**Problem details**
For each statement below, say yes or no to whether the patent text agrees with it, and quote the words that decide it. 1. In snow sports, side-cut radius is set by an actual cut radius along the length of the base. 2. The text limits the base to recreational equipment. 3. The secondary rolling element is held on a shaft.

**Text provided**

****************************************

In the present disclosure, “side-cut radius” refers to the resulting radius defined by the orientation and location of mobility elements. In terms of a skateboard as an example, “side-cut radius” is equivalent to the behavior of the variable relative angle of the wheels axes that creates and defines the side-cut radius. In terms of snow sports an actual cut radius along the length of the base defines side-cut radius. These features may define or influence the characteristics of interaction with the traversed surface. For purposes of this disclosure, the phrase “recreational equipment” shall refer to any apparatus, system, or device employed in leisure, sporting, or athletic activities, intended for participant amusement, exercise, competition, or enjoyment. Such equipment explicitly encompasses devices used in board sports, ski sports, skate sports, scooter sports, and extends to analogous or related sporting and leisure activities involving any form of wheeled, sliding, rolling, gliding, balancing, steering, propulsion-assisting, gravity-assisting, or similarly functional components, mechanisms, or structures. For purposes of this disclosure, the term “base” shall broadly encompass any structural body, platform, frame, chassis, housing, or similarly functioning support element to which the disclosed multidirectional support device or mobility element arrangement may be mounted, coupled, integrated, or otherwise operatively associated. While specific embodiments herein may illustrate or exemplify bases particularly suited for recreational equipment or similar leisure-oriented applications, it is expressly recognized and intended that the disclosed multidirectional support device can be practically implemented with bases configured for use across a diverse range of technical fields. Such fields include, without limitation, mobility assistance devices (e.g., wheelchairs, mobility scooters, walkers), robotics and automated systems (e.g., robotic vehicles, manipulators, automated guided vehicles (AGVs)), industrial equipment (e.g., carts, dollies, conveyors), transportation apparatus (e.g., aircraft landing gear assemblies, trailers, luggage systems), as well as any other analogous applications in which traditional wheel structures have conventionally been employed or could reasonably be anticipated for future utilization.

Referring to FIGS. 1-8 of the drawings in detail, wherein like numerals indicate like elements throughout, FIG. 1 is a perspective view of a multidirectional support device 100. The multidirectional support device 100 is configured to move upon a traversed surface 104 (FIGS. 5-8). The multidirectional support device 100 includes a base 102 with mounting holes, which may be located on a top surface thereof as shown. A multiaxial mobility element 130 is attached to the base 102. The multiaxial mobility element 130 includes a main rolling element 160 having a main rolling axis M and a secondary rolling element 190, supported on a shaft 192 as illustrated, having a secondary rolling axis S.

****************************************

**Record set**
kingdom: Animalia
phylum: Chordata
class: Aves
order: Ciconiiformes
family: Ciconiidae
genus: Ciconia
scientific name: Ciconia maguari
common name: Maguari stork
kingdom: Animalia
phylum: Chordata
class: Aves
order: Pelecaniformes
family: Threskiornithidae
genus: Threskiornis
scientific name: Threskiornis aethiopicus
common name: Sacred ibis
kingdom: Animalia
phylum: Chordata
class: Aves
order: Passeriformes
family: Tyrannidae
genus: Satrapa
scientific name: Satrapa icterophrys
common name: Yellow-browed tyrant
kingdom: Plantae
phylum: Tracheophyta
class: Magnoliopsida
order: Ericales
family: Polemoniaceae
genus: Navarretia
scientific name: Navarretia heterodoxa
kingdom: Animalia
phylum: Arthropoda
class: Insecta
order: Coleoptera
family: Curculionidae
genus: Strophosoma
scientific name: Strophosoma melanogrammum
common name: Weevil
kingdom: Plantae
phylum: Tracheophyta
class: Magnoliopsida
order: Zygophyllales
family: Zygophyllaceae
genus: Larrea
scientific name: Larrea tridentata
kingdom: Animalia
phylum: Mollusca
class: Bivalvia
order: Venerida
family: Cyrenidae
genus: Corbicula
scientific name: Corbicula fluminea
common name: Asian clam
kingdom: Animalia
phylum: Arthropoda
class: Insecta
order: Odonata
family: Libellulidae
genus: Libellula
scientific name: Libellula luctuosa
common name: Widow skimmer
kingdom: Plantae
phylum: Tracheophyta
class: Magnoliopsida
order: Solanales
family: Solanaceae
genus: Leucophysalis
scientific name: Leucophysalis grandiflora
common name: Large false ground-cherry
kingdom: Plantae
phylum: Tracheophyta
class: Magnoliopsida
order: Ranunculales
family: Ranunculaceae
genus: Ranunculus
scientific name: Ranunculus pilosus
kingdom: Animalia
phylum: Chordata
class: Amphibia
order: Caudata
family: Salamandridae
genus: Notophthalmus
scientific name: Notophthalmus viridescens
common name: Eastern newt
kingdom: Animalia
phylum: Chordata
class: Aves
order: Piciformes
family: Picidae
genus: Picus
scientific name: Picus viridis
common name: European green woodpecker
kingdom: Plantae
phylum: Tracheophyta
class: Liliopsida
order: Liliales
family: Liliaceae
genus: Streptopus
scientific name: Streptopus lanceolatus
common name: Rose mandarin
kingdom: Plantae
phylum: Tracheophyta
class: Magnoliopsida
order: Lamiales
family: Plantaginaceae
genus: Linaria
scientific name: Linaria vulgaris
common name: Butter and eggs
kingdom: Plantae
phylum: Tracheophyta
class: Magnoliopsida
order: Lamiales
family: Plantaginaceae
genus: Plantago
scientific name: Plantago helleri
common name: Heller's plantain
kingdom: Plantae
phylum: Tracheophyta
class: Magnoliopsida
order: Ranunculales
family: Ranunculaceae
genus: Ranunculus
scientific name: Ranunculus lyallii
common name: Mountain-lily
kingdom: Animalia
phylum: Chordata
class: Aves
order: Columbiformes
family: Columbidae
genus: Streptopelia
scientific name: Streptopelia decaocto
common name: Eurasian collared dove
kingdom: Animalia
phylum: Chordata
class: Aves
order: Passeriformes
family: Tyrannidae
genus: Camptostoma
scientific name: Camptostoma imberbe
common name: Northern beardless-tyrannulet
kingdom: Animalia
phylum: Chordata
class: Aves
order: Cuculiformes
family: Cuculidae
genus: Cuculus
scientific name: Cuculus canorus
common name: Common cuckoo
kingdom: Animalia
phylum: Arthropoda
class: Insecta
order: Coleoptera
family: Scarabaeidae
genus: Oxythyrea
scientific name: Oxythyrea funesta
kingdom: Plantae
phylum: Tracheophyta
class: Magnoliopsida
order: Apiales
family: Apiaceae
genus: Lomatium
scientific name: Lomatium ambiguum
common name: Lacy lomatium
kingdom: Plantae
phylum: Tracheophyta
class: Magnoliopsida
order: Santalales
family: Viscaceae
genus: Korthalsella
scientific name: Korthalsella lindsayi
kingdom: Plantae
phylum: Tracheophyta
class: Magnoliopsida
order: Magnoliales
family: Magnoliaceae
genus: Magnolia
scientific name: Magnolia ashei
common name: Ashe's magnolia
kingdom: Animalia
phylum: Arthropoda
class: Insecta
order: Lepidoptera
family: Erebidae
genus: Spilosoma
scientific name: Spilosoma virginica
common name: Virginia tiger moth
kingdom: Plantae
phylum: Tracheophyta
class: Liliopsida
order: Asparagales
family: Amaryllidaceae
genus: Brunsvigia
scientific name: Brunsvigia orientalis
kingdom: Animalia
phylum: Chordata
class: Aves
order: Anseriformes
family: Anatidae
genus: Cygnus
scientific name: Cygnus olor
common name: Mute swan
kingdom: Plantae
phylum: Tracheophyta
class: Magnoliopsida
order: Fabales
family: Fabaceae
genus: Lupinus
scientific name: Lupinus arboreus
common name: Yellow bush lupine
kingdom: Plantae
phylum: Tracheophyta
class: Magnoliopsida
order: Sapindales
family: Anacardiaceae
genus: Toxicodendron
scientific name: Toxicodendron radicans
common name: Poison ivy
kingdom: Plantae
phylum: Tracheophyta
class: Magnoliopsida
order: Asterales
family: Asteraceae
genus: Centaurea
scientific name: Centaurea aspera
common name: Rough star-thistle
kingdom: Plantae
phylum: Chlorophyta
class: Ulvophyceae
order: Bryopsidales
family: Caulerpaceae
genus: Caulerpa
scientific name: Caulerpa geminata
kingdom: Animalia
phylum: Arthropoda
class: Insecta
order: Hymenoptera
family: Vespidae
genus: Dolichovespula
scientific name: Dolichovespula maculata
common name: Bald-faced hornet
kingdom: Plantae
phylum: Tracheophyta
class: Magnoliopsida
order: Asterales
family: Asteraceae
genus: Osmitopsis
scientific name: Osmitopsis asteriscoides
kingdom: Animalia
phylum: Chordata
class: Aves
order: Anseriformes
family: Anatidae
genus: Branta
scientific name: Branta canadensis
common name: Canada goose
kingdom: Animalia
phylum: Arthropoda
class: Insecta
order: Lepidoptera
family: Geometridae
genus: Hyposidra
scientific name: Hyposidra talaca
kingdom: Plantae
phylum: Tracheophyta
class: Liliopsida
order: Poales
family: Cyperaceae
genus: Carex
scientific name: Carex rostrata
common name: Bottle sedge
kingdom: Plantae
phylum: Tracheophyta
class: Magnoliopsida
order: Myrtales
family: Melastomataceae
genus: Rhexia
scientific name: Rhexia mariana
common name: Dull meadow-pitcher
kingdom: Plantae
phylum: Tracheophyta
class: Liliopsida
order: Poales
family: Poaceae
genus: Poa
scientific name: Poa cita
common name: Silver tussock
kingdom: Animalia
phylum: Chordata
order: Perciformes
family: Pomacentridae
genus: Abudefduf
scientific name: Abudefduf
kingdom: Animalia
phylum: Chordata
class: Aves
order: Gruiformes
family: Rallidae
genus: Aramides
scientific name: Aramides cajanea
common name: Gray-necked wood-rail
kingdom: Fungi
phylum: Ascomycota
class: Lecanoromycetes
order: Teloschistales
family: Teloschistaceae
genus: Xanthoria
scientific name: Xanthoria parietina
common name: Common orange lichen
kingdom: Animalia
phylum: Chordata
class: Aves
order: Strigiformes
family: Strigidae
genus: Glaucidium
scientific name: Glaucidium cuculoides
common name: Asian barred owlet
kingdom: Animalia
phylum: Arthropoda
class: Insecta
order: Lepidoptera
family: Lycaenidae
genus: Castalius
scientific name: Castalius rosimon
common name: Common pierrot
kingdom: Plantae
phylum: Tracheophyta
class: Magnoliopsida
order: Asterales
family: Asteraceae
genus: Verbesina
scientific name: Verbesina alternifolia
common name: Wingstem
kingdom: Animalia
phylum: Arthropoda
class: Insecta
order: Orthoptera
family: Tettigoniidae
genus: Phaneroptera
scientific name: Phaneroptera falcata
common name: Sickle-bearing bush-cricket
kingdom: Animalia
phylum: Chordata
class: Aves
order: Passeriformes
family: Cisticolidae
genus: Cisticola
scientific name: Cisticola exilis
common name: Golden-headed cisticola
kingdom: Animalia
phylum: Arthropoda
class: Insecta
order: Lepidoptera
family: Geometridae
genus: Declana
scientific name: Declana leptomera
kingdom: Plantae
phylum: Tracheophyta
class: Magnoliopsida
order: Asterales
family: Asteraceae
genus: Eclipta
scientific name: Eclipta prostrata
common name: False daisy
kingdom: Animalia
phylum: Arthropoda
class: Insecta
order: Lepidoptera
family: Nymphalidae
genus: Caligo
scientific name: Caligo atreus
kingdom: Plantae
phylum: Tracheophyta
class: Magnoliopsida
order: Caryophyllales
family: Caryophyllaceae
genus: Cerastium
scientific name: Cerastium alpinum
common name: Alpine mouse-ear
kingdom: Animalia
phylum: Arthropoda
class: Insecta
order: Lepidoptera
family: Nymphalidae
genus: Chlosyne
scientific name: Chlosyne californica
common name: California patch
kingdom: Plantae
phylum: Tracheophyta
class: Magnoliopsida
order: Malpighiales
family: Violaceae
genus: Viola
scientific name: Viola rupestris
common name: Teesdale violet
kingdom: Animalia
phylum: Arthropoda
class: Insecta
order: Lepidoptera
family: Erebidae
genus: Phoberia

****************************************

**Result of the exercise**
1. Yes: "In terms of snow sports an actual cut radius along the length of the base defines side-cut radius."
2. No: "it is expressly recognized and intended that the disclosed multidirectional support device can be practically implemented with bases configured for use across a diverse range of technical fields."
3. Yes: "a secondary rolling element 190, supported on a shaft 192 as illustrated"